Fatma Karahasanoğlu


ANILARA DEVAM

ılıç Ali anlatıyor: İlk mecliste bir gün laiklik konusu oluyordu.


                                 ANILARA DEVAM

           Kılıç Ali anlatıyor: İlk mecliste bir gün laiklik konusu oluyordu. Gazi Mustafa Kemal Paşa o gün meclise başkanlık ediyordu.Meclisin tanınmış din alimlerinden bir vatandaş kürsüye geldi. Alaycı bir tavırla: ´´Arkadaşlar bir laikliktir gidiyor. Af edersiniz ben bu laikliğin manasını anlamıyorum, nedir bu laiklik ? ´´ diye söze başlarken riyaset makamında bulunan Mustafa Kemal Paşa dayanamamış, oturduğu yerden elini kürsüye vurarak: ´´Adam olmaktır Hocam, adam olmak! ´´ diyerek Hoca efendinin sualini cevaplandırmıştır.

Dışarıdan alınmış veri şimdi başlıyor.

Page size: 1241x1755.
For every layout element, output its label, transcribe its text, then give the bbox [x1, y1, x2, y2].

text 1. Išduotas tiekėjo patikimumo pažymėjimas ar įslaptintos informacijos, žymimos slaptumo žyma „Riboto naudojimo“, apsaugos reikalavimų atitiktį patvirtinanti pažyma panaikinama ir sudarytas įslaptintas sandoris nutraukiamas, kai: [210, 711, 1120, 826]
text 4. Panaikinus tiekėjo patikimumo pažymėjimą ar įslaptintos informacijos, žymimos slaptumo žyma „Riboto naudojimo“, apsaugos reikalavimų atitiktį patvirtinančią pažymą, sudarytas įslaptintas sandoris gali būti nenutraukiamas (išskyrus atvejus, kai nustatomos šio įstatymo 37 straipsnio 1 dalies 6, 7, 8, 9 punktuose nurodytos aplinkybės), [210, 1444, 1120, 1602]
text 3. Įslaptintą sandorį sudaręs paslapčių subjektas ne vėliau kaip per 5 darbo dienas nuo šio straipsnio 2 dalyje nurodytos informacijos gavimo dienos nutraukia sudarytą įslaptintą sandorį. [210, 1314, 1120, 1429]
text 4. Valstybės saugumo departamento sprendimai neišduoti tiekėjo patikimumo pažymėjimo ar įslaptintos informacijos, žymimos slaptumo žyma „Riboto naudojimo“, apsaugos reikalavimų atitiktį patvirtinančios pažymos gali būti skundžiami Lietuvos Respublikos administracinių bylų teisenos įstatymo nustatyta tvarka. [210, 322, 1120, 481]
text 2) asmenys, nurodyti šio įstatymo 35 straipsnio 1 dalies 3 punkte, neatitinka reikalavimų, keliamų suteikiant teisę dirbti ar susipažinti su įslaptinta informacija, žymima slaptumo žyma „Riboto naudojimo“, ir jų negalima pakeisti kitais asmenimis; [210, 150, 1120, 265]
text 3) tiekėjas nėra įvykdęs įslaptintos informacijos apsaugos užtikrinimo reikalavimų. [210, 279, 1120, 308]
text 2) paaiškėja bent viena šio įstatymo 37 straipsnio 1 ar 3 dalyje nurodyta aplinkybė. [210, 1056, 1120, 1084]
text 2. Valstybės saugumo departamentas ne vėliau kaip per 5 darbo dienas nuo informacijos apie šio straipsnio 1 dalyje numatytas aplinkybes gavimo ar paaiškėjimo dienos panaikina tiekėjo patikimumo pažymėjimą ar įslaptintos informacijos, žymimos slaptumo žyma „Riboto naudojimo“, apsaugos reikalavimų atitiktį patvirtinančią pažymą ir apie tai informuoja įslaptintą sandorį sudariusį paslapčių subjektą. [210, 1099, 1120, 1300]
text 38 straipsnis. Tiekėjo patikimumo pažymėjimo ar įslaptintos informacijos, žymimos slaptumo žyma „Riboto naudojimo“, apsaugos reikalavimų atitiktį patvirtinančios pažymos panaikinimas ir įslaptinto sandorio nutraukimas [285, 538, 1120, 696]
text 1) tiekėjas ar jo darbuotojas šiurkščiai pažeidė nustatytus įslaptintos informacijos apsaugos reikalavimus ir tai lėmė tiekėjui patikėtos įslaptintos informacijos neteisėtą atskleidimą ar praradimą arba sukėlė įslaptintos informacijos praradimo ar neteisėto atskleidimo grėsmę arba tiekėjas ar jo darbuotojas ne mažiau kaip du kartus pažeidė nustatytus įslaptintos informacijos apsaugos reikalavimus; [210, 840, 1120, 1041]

                                                           ***                    
             Niyazi Ahmet Banoğlu anlatıyor: Bir Amerikalı kadın gazeteci, Atatürk´e: ´´İşlerinizde nasıl başarılı oluyorsunuz ? ´´ diye sormuş ve şu cevabı almıştı: ´´Ben bir işte nasıl başarılı olacağımı düşünmem. O işe neler engel olur, diye düşünürüm. Engelleri kaldırdım mı, iş zaten kendi kendine yürür.´´

                                                   ***
            Atatürk, yurdumuzu ziyaret etmekte olan Yugoslav Kralı Aleksandr ile İstanbul´da Dolmabahçe Sarayı´nda konuşurken, konuk Kral şöyle der: ´´Ekselans. Biz Türkleri çok severiz. O kadar çok ki, vaktiyle Cihan harbinin sonunda Lloyd George Batı Anadolu´yu Yunanistan´a teklif etmeden evvel bize teklif etmişti. Fakat biz Yugoslavlar, Türkleri çok sevdiğimiz için George´un bu önerisini kabul edip Anadolu seferine çıkmadık.´´ Atatürk, Kral´ın bu sözlerine şu cevabı verir: ´´Haşmetmap, evvela bize karşı olan sevginize teşekkür ederiz. Sonra büyük geçmiş olsun! ´´

                                                      ***
              Muzaffer Kılıç anlatıyor: Erzurum´dan kongre için Sivas´a geldiğimizde, Mustafa Kemal´in karargahı olarak, Sivas lisesini hazırlamışlardı. Paşa, kendisine hazırlanan odaları dolaşırken, yatak odasında, karyolanın arkasında bulunan sarı satırlı atlas yastık gözüne ilişti. Yastığın üzerinde, koyu renk bir ibrişimle işlenmiş şu beyit vardı: Cihanın cahına mağrur olup incitme insanı. ( Dünyanın şaşasıyla gururlanıp incitme insanıları) Süleman-ı zaman olsan bırakırsın bu eyvanı (Zamanın Süleyman´ı da olsan bırakırsın bu dünyayı) Atatürk, yazıyı okuduktan sonra durdu. Mazhar Müfit Bey´i çağırttı. Beyti ona okuttu. Mazhar Müfit: ´´Paşa´m, bu sizin için yazılmış değil.´´ deyince, Atatürk: ´´Bu uyarı hepimiz için ve her şey için bir prensip olmalıdır.´´ cevabını verdi.

                                                    ***

               İzmir´de hazırlanan o alçakça suikastın sonuçsuz kalmasından sonra bir gün bize şu olayı anlatmıştı:
?Ziya Hurşit´in beni öldürmeye memur ettiği iki zavallı vardı. Sorguları yapıldıktan sonra bunların birisini yanıma çağırdım. Odada kimse yoktu. Kendisine sordum:
? Sen Mustafa Kemal´i öldürecekmişsin, öyle mi?
? Evet, dedi. Ben yine sordum:
? Mustafa Kemal ne yapmıştı ki onu öldürecektin?
? Fena bir adammış o. Memlekete çok fenalık yapmış. Sonra bize onu öldürmek için para da vereceklerdi.
? Sen Mustafa Kemal´i tanıyor musun?
? Hayır.
? O halde tanımadığın bir adamı nasıl öldürecektin?
? Geçerken işaret edecekler, Mustafa Kemal işte budur, diyeceklerdi. Biz de öldürecektik.
O zaman cebimdeki tabancayı çıkararak kendisine uzattım:
Mustafa Kemal benim, haydi al eline tabancayı, öldür, dedim.
Herif benden bu karşılığı alınca yıldırımla vurulmuş gibi oldu. Bir süre şaşkın şaşkın yüzüme baktıktan sonra diz üstü kapanarak hüngür hüngür ağlamaya başladı.